Tout comme les exploits sportifs, en fait…

Les films sportifs fonctionnent beaucoup là‑dessus. On soutient le joueur parce que c’est notre personnage. C’est la force du récit. Si tu regardes un sport sans récit, tu ne sais pas qui encourager. Là, on sait qui est notre personnage. Il fait partie de notre histoire. Et sans récit, on est tous un peu perdus.

 

Pourquoi Timothy était‑il la personne idéale pour incarner ce personnage ?

Parce qu’on a écrit le rôle pour lui. Quand je l’ai rencontré, j’ai vu un jeune rêveur. Un garçon intense que je n’avais encore jamais vu jouer. C’était avant qu’il ne devienne Timothée Chalamet, celui que tout le monde connaît aujourd’hui. Je l’ai rencontré lors d’une avant‑première. Il était là, présent, mais pas encore là où il voulait être.
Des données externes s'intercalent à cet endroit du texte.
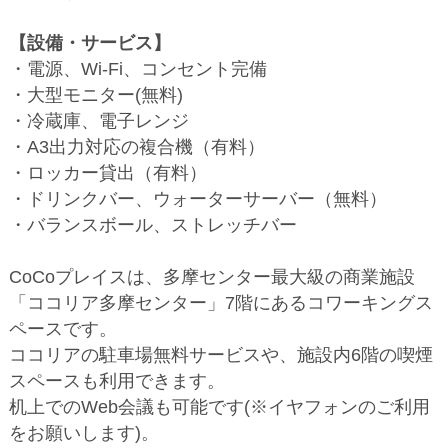
【設備・サービス】
・電源、Wi-Fi、コンセント完備
・大型モニター(無料)
・冷蔵庫、電子レンジ
・A3出力対応の複合機（有料）
・ロッカー貸出（有料）
・ドリンクバー、ウォーターサーバー（無料）
・バランスボール、ストレッチバー
CoCoプレイスは、多摩センター最大級の商業施設
「ココリア多摩センター」7階にあるコワーキングス
ペースです。
ココリアの駐車場無料サービスや、施設内6階の喫煙
スペースも利用できます。
机上でのWeb会議も可能です(※イヤフォンのご利用
をお願いします)。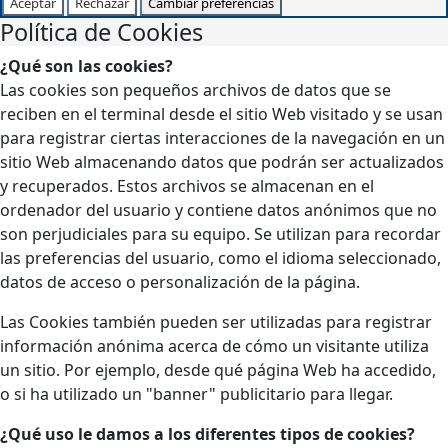
Aceptar
Rechazar
Cambiar preferencias
Política de Cookies
¿Qué son las cookies?
Las cookies son pequeños archivos de datos que se
reciben en el terminal desde el sitio Web visitado y se usan
para registrar ciertas interacciones de la navegación en un
sitio Web almacenando datos que podrán ser actualizados
y recuperados. Estos archivos se almacenan en el
ordenador del usuario y contiene datos anónimos que no
son perjudiciales para su equipo. Se utilizan para recordar
las preferencias del usuario, como el idioma seleccionado,
datos de acceso o personalización de la página.
Las Cookies también pueden ser utilizadas para registrar
información anónima acerca de cómo un visitante utiliza
un sitio. Por ejemplo, desde qué página Web ha accedido,
o si ha utilizado un "banner" publicitario para llegar.
¿Qué uso le damos a los diferentes tipos de cookies?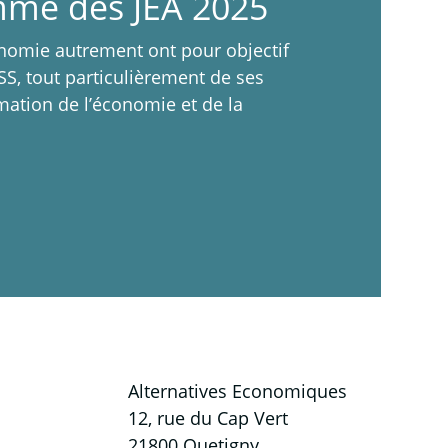
mme des JEA 2025
conomie autrement ont pour objectif
ESS, tout particulièrement de ses
mation de l’économie et de la
Alternatives Economiques
12, rue du Cap Vert
21800 Quetigny​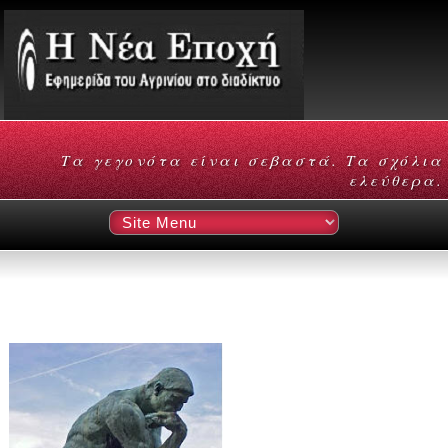
Τα γεγονότα είναι σεβαστά. Τα σχόλια
ελεύθερα.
Il n’était pas encore Timothée Chalamet. J’ai rencontré ce que j’appelle « Timmy Supreme ».

 

Je voulais explorer cette ambition. Explorer la naïveté que demande le fait d’être un rêveur. Ce que ça signifie d’être un rêveur presque pathologique. Je crois profondément que quand on choisit un acteur, on choisit aussi son essence. Et on observe comment il va utiliser le personnage pour explorer quelque chose de plus profond en lui‑même. Et cette part de Timmy, avant qu’il ne devienne la star qu’il est aujourd’hui, je pense qu’on la voit clairement à l’écran.